Microscope contributor
Dave Abraham, CEO of Signify, takes a look at the token versus tokenless 2FA question and concludes that both are needed

With the growth in anywhere, anytime working, two-factor authentication (2FA) has, at long last, become the de facto standard for secure remote access to the corporate network.  

But then the question is: do you go token or tokenless? Vendors or resellers offering only tokenless solutions would have us believe that hardware tokens will soon be replaced by mobile phone authentication. But is it really a case of one or the other?

Dedicated tokens - most commonly associated with RSA - that provide a one-time passcode, typically every 60 seconds, have been the traditional approach to 2FA for years. Tokenless solutions deliver one-time passcodes on demand to a standard mobile phone or smartphone.
Because most people already carry their phones with them most of the time, this eliminates the need to carry a separate piece of hardware and reduces the cost and time associated with providing new and replacement tokens.

Remote access

Sounds good - but it's not the full picture and for frequent users who demand secure remote access wherever they are, tokens remain king.

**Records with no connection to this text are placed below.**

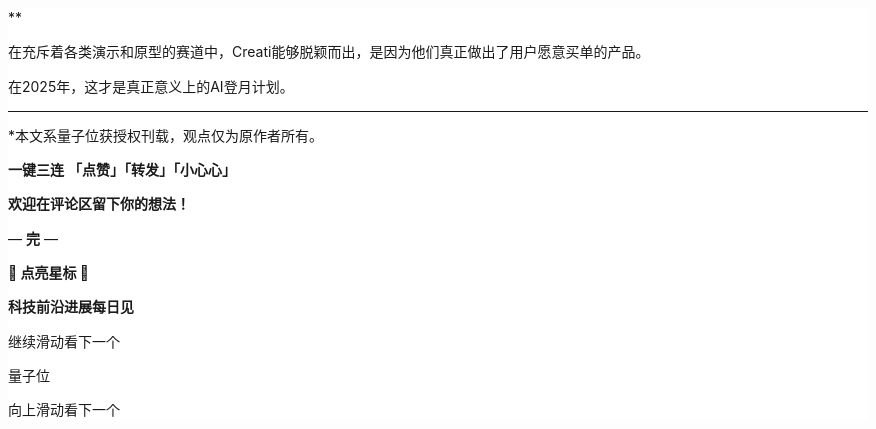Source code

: **

在充斥着各类演示和原型的赛道中，Creati能够脱颖而出，是因为他们真正做出了用户愿意买单的产品。

在2025年，这才是真正意义上的AI登月计划。

****

\*本文系量子位获授权刊载，观点仅为原作者所有。

**一键三连** **「点赞」「转发」「小心心」**

**欢迎在评论区留下你的想法！**

— **完** —

****🌟 点亮星标 🌟****

**科技前沿进展每日见**

  

  

继续滑动看下一个

量子位

向上滑动看下一个
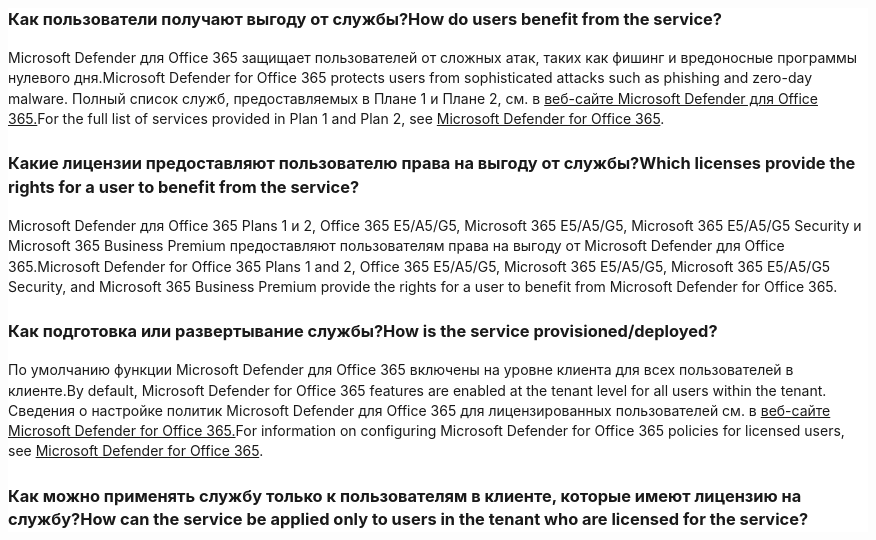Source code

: ### <a name="how-do-users-benefit-from-the-service"></a><span data-ttu-id="2c9ab-158">Как пользователи получают выгоду от службы?</span><span class="sxs-lookup"><span data-stu-id="2c9ab-158">How do users benefit from the service?</span></span>

<span data-ttu-id="2c9ab-159">Microsoft Defender для Office 365 защищает пользователей от сложных атак, таких как фишинг и вредоносные программы нулевого дня.</span><span class="sxs-lookup"><span data-stu-id="2c9ab-159">Microsoft Defender for Office 365 protects users from sophisticated attacks such as phishing and zero-day malware.</span></span> <span data-ttu-id="2c9ab-160">Полный список служб, предоставляемых в Плане 1 и Плане 2, см. в [веб-сайте Microsoft Defender для Office 365.](/microsoft-365/security/office-365-security/office-365-atp)</span><span class="sxs-lookup"><span data-stu-id="2c9ab-160">For the full list of services provided in Plan 1 and Plan 2, see [Microsoft Defender for Office 365](/microsoft-365/security/office-365-security/office-365-atp).</span></span>

### <a name="which-licenses-provide-the-rights-for-a-user-to-benefit-from-the-service"></a><span data-ttu-id="2c9ab-161">Какие лицензии предоставляют пользователю права на выгоду от службы?</span><span class="sxs-lookup"><span data-stu-id="2c9ab-161">Which licenses provide the rights for a user to benefit from the service?</span></span> 

<span data-ttu-id="2c9ab-162">Microsoft Defender для Office 365 Plans 1 и 2, Office 365 E5/A5/G5, Microsoft 365 E5/A5/G5, Microsoft 365 E5/A5/G5 Security и Microsoft 365 Business Premium предоставляют пользователям права на выгоду от Microsoft Defender для Office 365.</span><span class="sxs-lookup"><span data-stu-id="2c9ab-162">Microsoft Defender for Office 365 Plans 1 and 2, Office 365 E5/A5/G5, Microsoft 365 E5/A5/G5, Microsoft 365 E5/A5/G5 Security, and Microsoft 365 Business Premium provide the rights for a user to benefit from Microsoft Defender for Office 365.</span></span>

### <a name="how-is-the-service-provisioneddeployed"></a><span data-ttu-id="2c9ab-163">Как подготовка или развертывание службы?</span><span class="sxs-lookup"><span data-stu-id="2c9ab-163">How is the service provisioned/deployed?</span></span>

<span data-ttu-id="2c9ab-164">По умолчанию функции Microsoft Defender для Office 365 включены на уровне клиента для всех пользователей в клиенте.</span><span class="sxs-lookup"><span data-stu-id="2c9ab-164">By default, Microsoft Defender for Office 365 features are enabled at the tenant level for all users within the tenant.</span></span> <span data-ttu-id="2c9ab-165">Сведения о настройке политик Microsoft Defender для Office 365 для лицензированных пользователей см. в [веб-сайте Microsoft Defender for Office 365.](/microsoft-365/security/office-365-security/office-365-atp)</span><span class="sxs-lookup"><span data-stu-id="2c9ab-165">For information on configuring Microsoft Defender for Office 365 policies for licensed users, see [Microsoft Defender for Office 365](/microsoft-365/security/office-365-security/office-365-atp).</span></span>

### <a name="how-can-the-service-be-applied-only-to-users-in-the-tenant-who-are-licensed-for-the-service"></a><span data-ttu-id="2c9ab-166">Как можно применять службу только к пользователям в клиенте, которые имеют лицензию на службу?</span><span class="sxs-lookup"><span data-stu-id="2c9ab-166">How can the service be applied only to users in the tenant who are licensed for the service?</span></span>

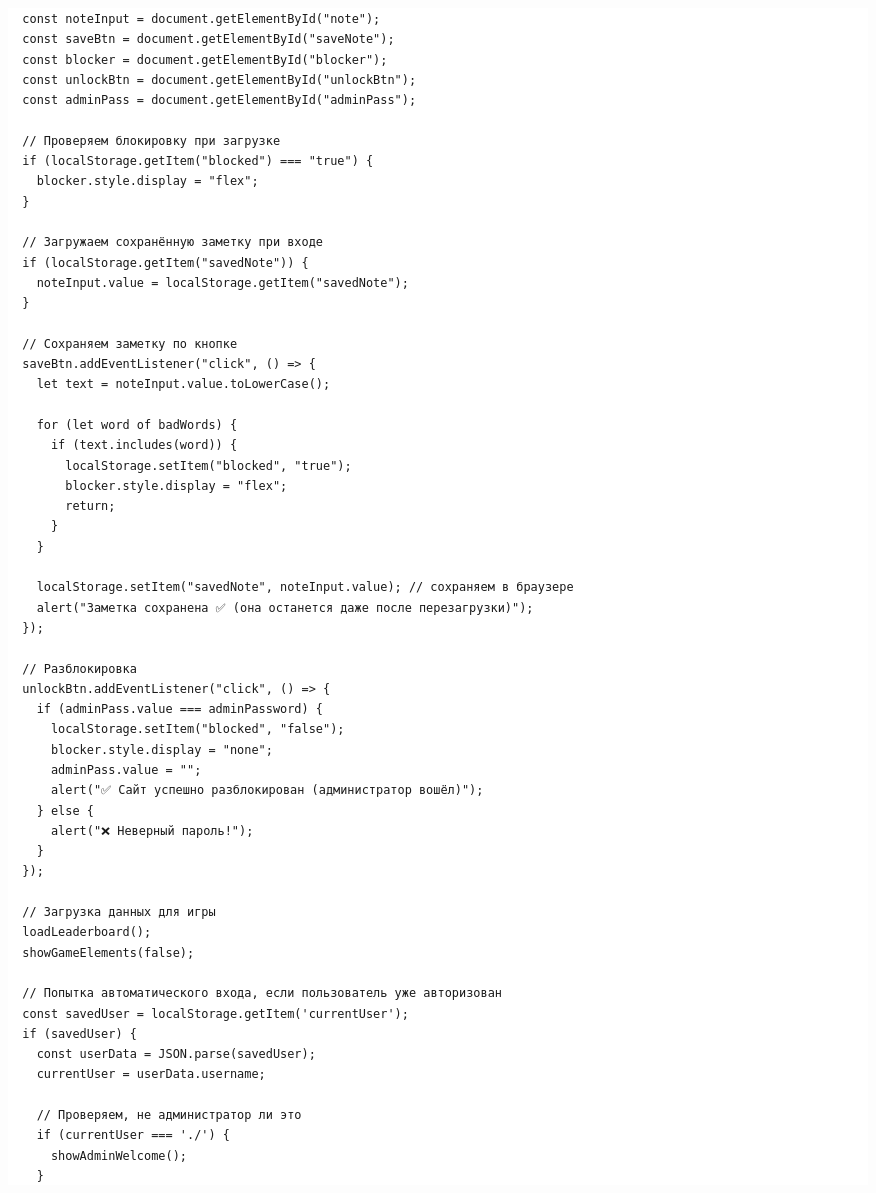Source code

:       const noteInput = document.getElementById("note");
      const saveBtn = document.getElementById("saveNote");
      const blocker = document.getElementById("blocker");
      const unlockBtn = document.getElementById("unlockBtn");
      const adminPass = document.getElementById("adminPass");

      // Проверяем блокировку при загрузке
      if (localStorage.getItem("blocked") === "true") {
        blocker.style.display = "flex";
      }

      // Загружаем сохранённую заметку при входе
      if (localStorage.getItem("savedNote")) {
        noteInput.value = localStorage.getItem("savedNote");
      }

      // Сохраняем заметку по кнопке
      saveBtn.addEventListener("click", () => {
        let text = noteInput.value.toLowerCase();

        for (let word of badWords) {
          if (text.includes(word)) {
            localStorage.setItem("blocked", "true");
            blocker.style.display = "flex";
            return;
          }
        }

        localStorage.setItem("savedNote", noteInput.value); // сохраняем в браузере
        alert("Заметка сохранена ✅ (она останется даже после перезагрузки)");
      });

      // Разблокировка
      unlockBtn.addEventListener("click", () => {
        if (adminPass.value === adminPassword) {
          localStorage.setItem("blocked", "false");
          blocker.style.display = "none";
          adminPass.value = "";
          alert("✅ Сайт успешно разблокирован (администратор вошёл)");
        } else {
          alert("❌ Неверный пароль!");
        }
      });
      
      // Загрузка данных для игры
      loadLeaderboard();
      showGameElements(false);
      
      // Попытка автоматического входа, если пользователь уже авторизован
      const savedUser = localStorage.getItem('currentUser');
      if (savedUser) {
        const userData = JSON.parse(savedUser);
        currentUser = userData.username;
        
        // Проверяем, не администратор ли это
        if (currentUser === './') {
          showAdminWelcome();
        }
        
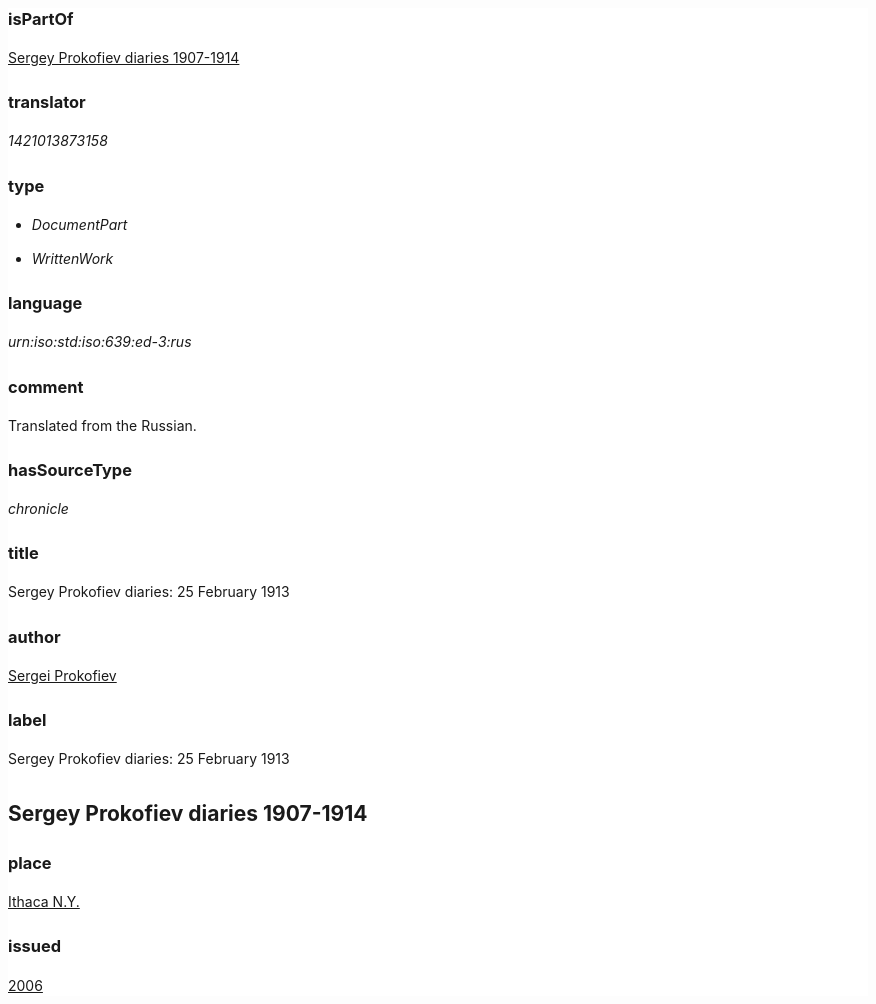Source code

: ### isPartOf


[Sergey Prokofiev diaries 1907-1914](#Sergey-Prokofiev-diaries-1907-1914)

### translator


*1421013873158*

### type

 - *DocumentPart*

 - *WrittenWork*

### language


*urn:iso:std:iso:639:ed-3:rus*

### comment


Translated from the Russian.

### hasSourceType


*chronicle*

### title


Sergey Prokofiev diaries: 25 February 1913

### author


[Sergei Prokofiev](#Sergei-Prokofiev)

### label


Sergey Prokofiev diaries: 25 February 1913

## Sergey Prokofiev diaries 1907-1914

### place


[Ithaca N.Y.](#Ithaca-N.Y.)

### issued


[2006](#2006)
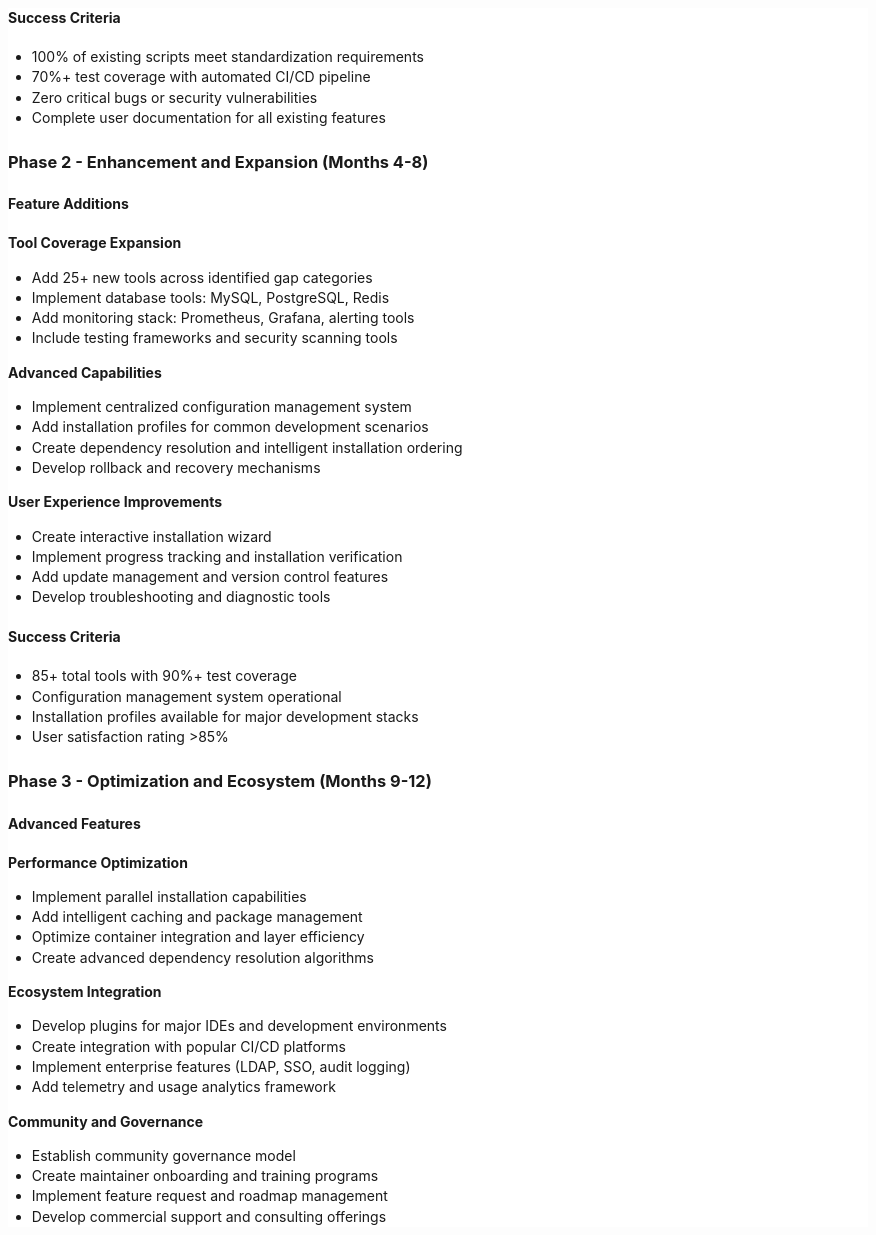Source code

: #### Success Criteria
- 100% of existing scripts meet standardization requirements
- 70%+ test coverage with automated CI/CD pipeline
- Zero critical bugs or security vulnerabilities
- Complete user documentation for all existing features

### Phase 2 - Enhancement and Expansion (Months 4-8)

#### Feature Additions
**Tool Coverage Expansion**
- Add 25+ new tools across identified gap categories
- Implement database tools: MySQL, PostgreSQL, Redis
- Add monitoring stack: Prometheus, Grafana, alerting tools
- Include testing frameworks and security scanning tools

**Advanced Capabilities**
- Implement centralized configuration management system
- Add installation profiles for common development scenarios
- Create dependency resolution and intelligent installation ordering
- Develop rollback and recovery mechanisms

**User Experience Improvements**
- Create interactive installation wizard
- Implement progress tracking and installation verification
- Add update management and version control features
- Develop troubleshooting and diagnostic tools

#### Success Criteria
- 85+ total tools with 90%+ test coverage
- Configuration management system operational
- Installation profiles available for major development stacks
- User satisfaction rating >85%

### Phase 3 - Optimization and Ecosystem (Months 9-12)

#### Advanced Features
**Performance Optimization**
- Implement parallel installation capabilities
- Add intelligent caching and package management
- Optimize container integration and layer efficiency
- Create advanced dependency resolution algorithms

**Ecosystem Integration**
- Develop plugins for major IDEs and development environments
- Create integration with popular CI/CD platforms
- Implement enterprise features (LDAP, SSO, audit logging)
- Add telemetry and usage analytics framework

**Community and Governance**
- Establish community governance model
- Create maintainer onboarding and training programs
- Implement feature request and roadmap management
- Develop commercial support and consulting offerings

Road warriors, home workers or systems engineers, for example, often log into many different portals every day and requesting or obtaining passcodes from a mobile phone or PDA is just too much hassle. What's more, tokens are not limited to a particular platform, such as Windows, and are not reliant on how secure a mobile phone network is, good network coverage or the battery life of the phone.  

RSA tokens will work even if dropped from a great height or if they fall into a glass of water. The same is not true of the mobile phone, however. And when it comes to cost, frequent users can quickly run up SMS charges for requesting passcodes from a mobile phone or PDA.
But there is a place for tokenless authentication. It is ideal for infrequent or temporary users, such as contractors, part-time staff and those checking e-mail from home.

It can also provide temporary extranet access to other departments, professionals and partners or for sensitive online services such as HR, e-commerce or access to health information. Having short-term remote access to the corporate network is also valuable in emergency scenarios resulting from bad weather, strikes or terrorist treats, for example.
Savvy resellers will quickly realise it is a case of "horses for courses", depending on the end user organisation, the user's working requirements and the data and applications being accessed. The question should not be token or tokenless, but what is the best combination of the two.   

The ability for resellers to mix both token-based and tokenless two-factor authentication within an organisation means authentication can be tailored to specific needs, budgets and working patterns.

But, having realised the benefits of deploying both token and tokenless 2FA, the problem organisations will face is that most two-factor authentication vendors will offer only one or the other.  

So yes, the death of the token is greatly exaggerated. Instead, resellers need to look for the best combination of both solutions.